In Tweets from Nov 7, 2019 Musk says
Payload to orbit per year of Starship fleet is most mind-blowing metric, as it’s designed to fly 3X per day, which is ~1000X per year [...] If we build as many Starships as Falcons, so ~100 vehicles & each does 100 tons to orbit, that’s a capacity of 10 million tons of payload to orbit per year
That does NOT say that 1,000 Starships will fly be flying three times a day.

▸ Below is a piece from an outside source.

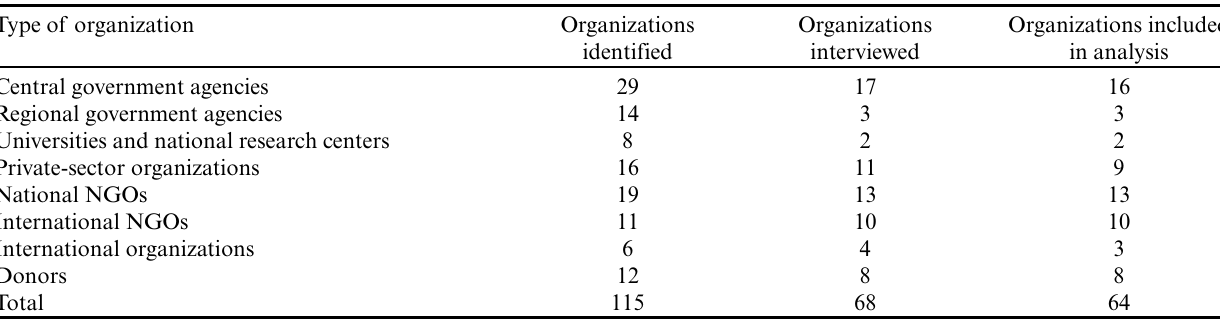
Table 1 . REDD+ policy actors in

That says 100 Starships will fly three times a day, for 300 flights a day, every day where each of the 100 Starships fly 1000 times a year.
You can see this series of Tweets from Jan 16, 2020
Megatons per year to orbit are needed for life to become multiplanetary Starship design goal is 3 flights/day avg rate, so ~1000 flights/year at >100 tons/flight, so every 10 ships yield 1 megaton per year to orbit Building 100 Starships/year gets to 1000 in 10 years or 100 megatons/year or maybe around 100k people per Earth-Mars orbital sync
So where did the actual 1,000 rockets come from? It seems one of two places,
The actual statements of Musk seem like they would incline one to believe that the immediate plan calls for
- 1,000 Starships that will depart Earth every 26 months to ferry cargo and passengers to Mars,
- In addition every year there will be 100,000 lifts of cargo on the Starships, performed by 100 rockets lifting off ~3 times a day for a year carrying 100 tons for a yearly capacity of 10 M tons to orbit.
This is a launch cadence of
1,000 launches/2yr
(every two years for the main trip) + 100,000 launches/yr
(lifting 10M Tons)
= 500 launches/yr + 100,000 launches/yr
= 100,500 launches/yr
This 100,500 launches/yr will produce drastically different math from 3,000 launches/day (1,095,000 launches/yr) that the Energy Consulting Group assumes.
Launches per day = (100,500 / 365)
= 275
btfd = 275 launches * 1000 (tons of LNG) / 1,000,000 (million) * 48.7 (conversion million-metric-tons-LNG to billion-cubic-feet-NG)
btfd = 13.4
So SpaceX will consume 13.4 btfd not the 150 btfd the Energy Consulting Group calculated in their analysis.
As for the 100 MT (1,000 launches/day) goal, this Musk says is the 2050 goal. It's certainly not weighed properly in light of all the other claims Musk has made about the 10 megaton/year goal. In the context of "100k people per Earth-Mars orbital sync" that's no where to be seen (we remain at 0), and SpaceX would have to have a polished Starship production line to produce a Starship every three days (even once never mind for 10 years without stall). Not to mention I don't believe they've reused a single orbital launch craft twice in a day (nevermind a Starship three times in a day). They're no where near achieving either of these goals. They're still making test rockets and the last test was over five months ago.
This claim checks out as being Musk's 30 year "goal". But the more realistic projection is for 100,500 launches/year which he talks far more about, and he's still no where near reaching that. Moreover, if you're going to cite the 2050 goal then the title "SpaceX's Starship May Nearly Triple US Natural Gas Demand" seems to be of poor form as you're comparing the current consumption of LNG to the projected consumption of one company in thirty years.